Eric Sanderson gasps awake one day to find his memory missing. As Eric struggles to forge a bland and static life, a series of letters, apparently from his self before the memory loss, the so-called First Eric, warns him of the conceptual shark that, with a vengeance as unmotivated as Iago's, is determined to eat Eric's memory over and over. "Life is tenacious and determined," explains First Eric. "The streams, currents and rivers of human knowledge, experience and communication which have grown throughout our short history are now a vast, rich and bountiful environment. Why should we expect these flows to be sterile?"

Second Eric doesn't buy it until he spies the figure of a shark within the white noise of his television. In the first of a series of text pictures that make the book so engaging, Hall shows the Ludovician as it gets closer and closer until it is nothing but a great unblinking eye. And then it attacks.

It isn't long before Eric is on the run, dodging the memory eater and searching for the strange Dr. Fidorous, who might just be able to get the damn shark off his tail. At this point the novel takes on the cloak of your typical thriller: a man on the run, aided by a great-looking waif with a killer smile and a bomb in her pocket. Oh, yeah, and there's a cat. Employing Second Eric's point of view, the main narrative voice is not especially compelling. If the author's goal was to show how integral recollections are to personality, he succeeded. More compelling are the journals written by First Eric, the raw texts of the title, that give glimpses of Eric's romance with Clio, the love of his life, who was killed in a tragic accident off the coast of Greece.

Hall, an artist and first-time novelist from Derbyshire, England, is exploring questions of memory and grief here -- how memory deals as much with the future as with the past, how grief can cause memory to freeze, or even seize up -- and he does so rather deftly. But his real achievement is to create a bizarre and sinister world where language and ideas exist like a stream of nutrients, spawning predators and parasites, such as the one that slips one night from a malevolent letter into Eric's body. "It was small -- maybe nine inches, maybe the length of a worry that doesn't quite wake you in your sleep. . . . The creature had a round sucker-like mouth lined with dozens of sharp little doubts and inadequacies."

Though much of this meta-territory has already been mapped by writers such as Jasper Fforde in his police procedurals, where the cops slip in and out of classic literary works, and Tom Grimes in his epic tale of information sickness, WILL@epicqwest.com, it can still be dangerous ground. Nothing kicks a reader out of a story faster than an author playing meta-games just because he can. But even as Hall takes great delight in showing off the details of his world with all kinds of loopy names and textual tricks -- including one terrific visual sequence where the terrifying nature of the shark is made real -- his methods almost always serve the purpose of the story. And for a first novelist, Hall has a nice way of hiding telling details until the end of a sentence or a scene, like the stinger at the end of a scorpion's tail.

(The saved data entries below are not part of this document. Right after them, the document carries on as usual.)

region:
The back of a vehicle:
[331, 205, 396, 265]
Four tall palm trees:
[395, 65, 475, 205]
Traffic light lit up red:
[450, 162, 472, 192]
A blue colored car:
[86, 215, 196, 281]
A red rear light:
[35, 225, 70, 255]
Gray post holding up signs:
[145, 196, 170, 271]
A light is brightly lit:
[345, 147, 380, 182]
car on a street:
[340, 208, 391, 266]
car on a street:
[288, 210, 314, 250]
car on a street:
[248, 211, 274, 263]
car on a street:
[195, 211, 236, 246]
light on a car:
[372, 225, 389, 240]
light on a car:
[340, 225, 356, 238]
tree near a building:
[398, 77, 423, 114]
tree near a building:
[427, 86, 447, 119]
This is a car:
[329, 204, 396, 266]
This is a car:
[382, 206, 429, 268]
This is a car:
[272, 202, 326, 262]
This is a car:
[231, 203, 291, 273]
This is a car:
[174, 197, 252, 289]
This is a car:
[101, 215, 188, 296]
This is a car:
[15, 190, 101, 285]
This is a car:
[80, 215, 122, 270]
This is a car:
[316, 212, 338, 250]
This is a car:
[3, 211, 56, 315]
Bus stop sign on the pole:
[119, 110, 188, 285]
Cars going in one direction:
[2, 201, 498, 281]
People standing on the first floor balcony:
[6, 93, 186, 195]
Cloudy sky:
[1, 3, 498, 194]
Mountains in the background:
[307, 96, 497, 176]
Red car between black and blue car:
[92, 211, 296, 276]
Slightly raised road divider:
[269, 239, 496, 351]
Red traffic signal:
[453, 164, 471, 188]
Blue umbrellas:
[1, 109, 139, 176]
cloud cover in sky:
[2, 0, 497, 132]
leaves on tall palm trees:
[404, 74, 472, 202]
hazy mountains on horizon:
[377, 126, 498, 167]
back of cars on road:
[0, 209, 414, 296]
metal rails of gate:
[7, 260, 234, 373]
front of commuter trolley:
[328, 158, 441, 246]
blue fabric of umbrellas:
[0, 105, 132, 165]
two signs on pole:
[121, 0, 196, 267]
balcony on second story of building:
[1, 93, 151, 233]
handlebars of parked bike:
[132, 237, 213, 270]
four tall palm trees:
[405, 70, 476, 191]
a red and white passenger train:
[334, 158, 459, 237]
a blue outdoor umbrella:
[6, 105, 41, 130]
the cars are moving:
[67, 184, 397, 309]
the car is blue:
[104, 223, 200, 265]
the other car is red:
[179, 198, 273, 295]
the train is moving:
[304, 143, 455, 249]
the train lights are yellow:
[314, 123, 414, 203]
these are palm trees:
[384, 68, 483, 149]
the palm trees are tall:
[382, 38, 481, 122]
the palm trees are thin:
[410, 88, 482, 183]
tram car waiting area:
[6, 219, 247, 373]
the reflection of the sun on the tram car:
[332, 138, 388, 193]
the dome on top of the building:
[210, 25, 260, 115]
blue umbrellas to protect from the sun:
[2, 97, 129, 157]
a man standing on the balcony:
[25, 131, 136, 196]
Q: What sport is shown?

It's all a lot of fun, yet there is also a surprising emotional resonance in seeing Second Eric, like Beckett's Krapp with his tapes, reading and rereading First Eric's journals as he obsesses over the experiences that the Ludovician has chomped out of his head. And to hear Second Eric's voice take on the snap of his predecessor's is especially satisfying.

Best of all, there is the shark itself, wily and relentless, with its chilling eye and gaping maw, hungry for memory. Hall has created a nightmare creature, engorged on humanity's unquenchable urge to express itself. "Less than fifty yards behind us and keeping pace, ideas, thoughts, fragments, story shards, dreams, memories were blasting free of the grass in a high-speed spray. As I watched, the spray intensified. The concept of the grass itself began to lift and bow wave into a long tumbling V. At the crest of the wave, something was coming up through the foam -- a curved and rising signifier, a perfectly evolved idea fin."

Yikes. ·

Tyler Knox is the author of the novel "Kockroach."